Nigerians Lead The Way In Music Production – M3nsa

By Edem Latsu Nukafu

Ghanaian versatile artist, M3nsa, in a candid acknowledgement has expressed his belief that Nigerian musicians currently produce superior music compared to their Ghanaian counterparts. The songwriter and producer attribute this disparity to the substantial investments of time and money in the Nigerian music industry, leading to international acclaim and recognition.

M3nsa, whose real name is Mensa Ansah, made this admission in an interview with JoyNews, sparking discussions about the dynamics of the music industry in both countries. His remarks coincide with ongoing efforts in Ghana to promote local content, with some stakeholders advocating for a minimum of 70% airplay dedicated to Ghanaian music on media platforms and at events.

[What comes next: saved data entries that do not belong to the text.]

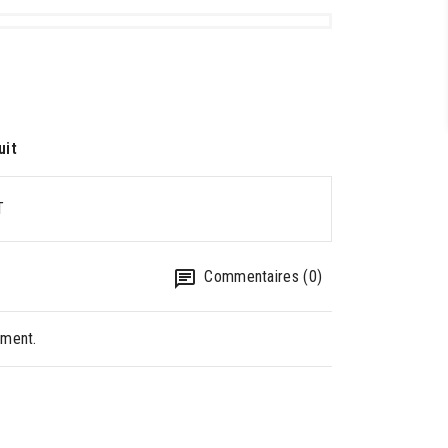
uit
T
Commentaires (0)
oment.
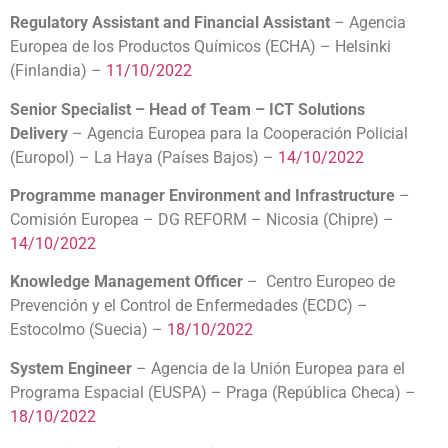
Regulatory Assistant and Financial Assistant
– Agencia
Europea de los Productos Químicos (ECHA) – Helsinki
(Finlandia) –
11/10/2022
Senior Specialist – Head of Team – ICT Solutions
Delivery
– Agencia Europea para la Cooperación Policial
(Europol) – La Haya (Países Bajos) –
14/10/2022
Programme manager Environment and Infrastructure
–
Comisión Europea – DG REFORM – Nicosia (Chipre) –
14/10/2022
Knowledge Management Officer
– Centro Europeo de
Prevención y el Control de Enfermedades (ECDC) –
Estocolmo (Suecia) –
18/10/2022
System Engineer
– Agencia de la Unión Europea para el
Programa Espacial (EUSPA) – Praga (República Checa) –
18/10/2022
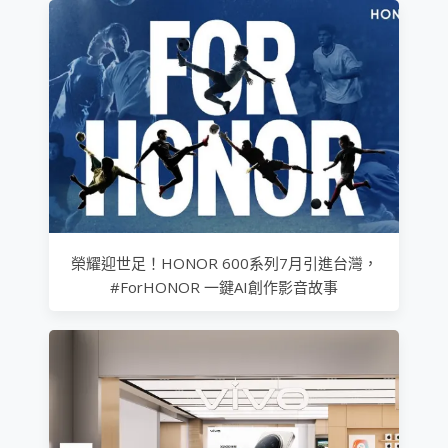
榮耀迎世足！HONOR 600系列7月引進台灣，
#ForHONOR 一鍵AI創作影音故事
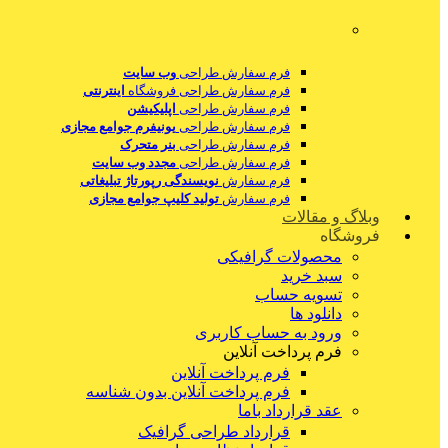
فرم سفارش طراحی
وب سایت
فرم سفارش طراحی فروشگاه
اینترنتی
فرم سفارش طراحی
اپلیکیشن
فرم سفارش طراحی
یونیفرم جوامع مجازی
فرم سفارش طراحی
بنر متحرک
فرم سفارش طراحی
مجدد وب سایت
فرم سفارش
نویسندگی رپورتاژ تبلیغاتی
فرم سفارش
تولید کلیپ جوامع مجازی
وبلاگ و مقالات
فروشگاه
محصولات گرافیکی
سبد خرید
تسویه حساب
دانلود ها
ورود به حساب کاربری
فرم پرداخت آنلاین
فرم پرداخت آنلاین
فرم پرداخت آنلاین بدون شناسه
عقد قرارداد باما
قرارداد طراحی گرافیک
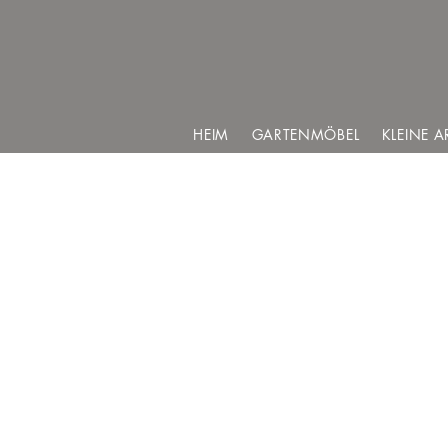
HEIM
GARTENMÖBEL
KLEINE A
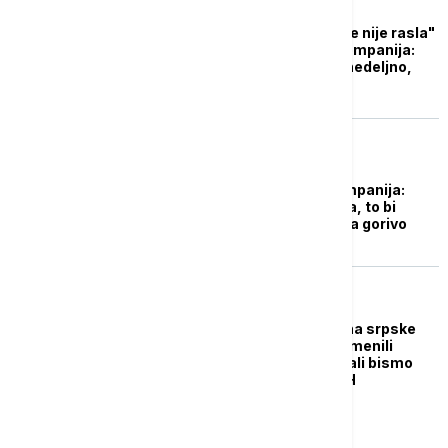
BIZNIS VESTI
"Cena nafte nikad brže nije rasla"
- Udruženje naftnih kompanija:
Dizel skuplji za dinar nedeljno,
benzin za 50 para
BIZNIS VESTI
Udruženje naftnih kompanija:
Cena sirove nafte pala, to bi
moglo da se odrazi i na gorivo
BIZNIS VESTI
Mićović: Kada bismo na srpske
kompanijske cene primenili
bosanske dažbine imali bismo
cenu goriva kao i u BiH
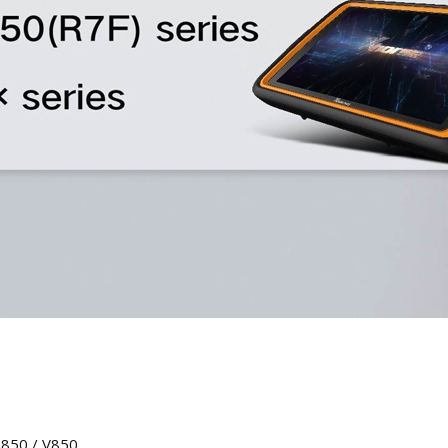
850 / V850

“Definitely Nigerians are making better music than Ghanaians. I have to say this. They are definitely making better quality music because they are investing more money and more time,” M3nsa asserted on January 1, 2024.

The artist highlighted the entrepreneurial approach of Nigerian musicians, emphasizing that they understand the importance of arts not only artistically but also in a business sense. He pointed out that this investment mindset contributes to creating world-class music that resonates globally.

M3nsa delved into the roots of the increasing preference for foreign arts and culture among Ghanaians. He expressed concern that while there are a few artists in Ghana taking their productions more seriously, the overall attitude towards music production seems to lack the same fervor.

“Sometimes when I go out and I hear DJs playing Nigerian songs, and they switch to Ghanaian music, the quality just drops, in terms of mixes, in terms of my production. It’s a few artists who are really doing interesting things, but I feel like our whole attitude towards the whole thing is almost like we’ve given up on that flex too,” he lamented.

M3nsa emphasized the need for a better understanding of the dynamics of music production, including the approach to creating music and the quality of the final product. He acknowledged the disparity in population size between Ghana and Nigeria, with Nigeria’s significantly larger population providing a more extensive platform for their music to make a global impact.

In the evolving landscape of African music, M3nsa’s blunt assessment adds to the ongoing dialogue about the strategies, investments, and mindset required to elevate the Ghanaian music industry to new heights, fostering healthy competition and collaboration across the continent.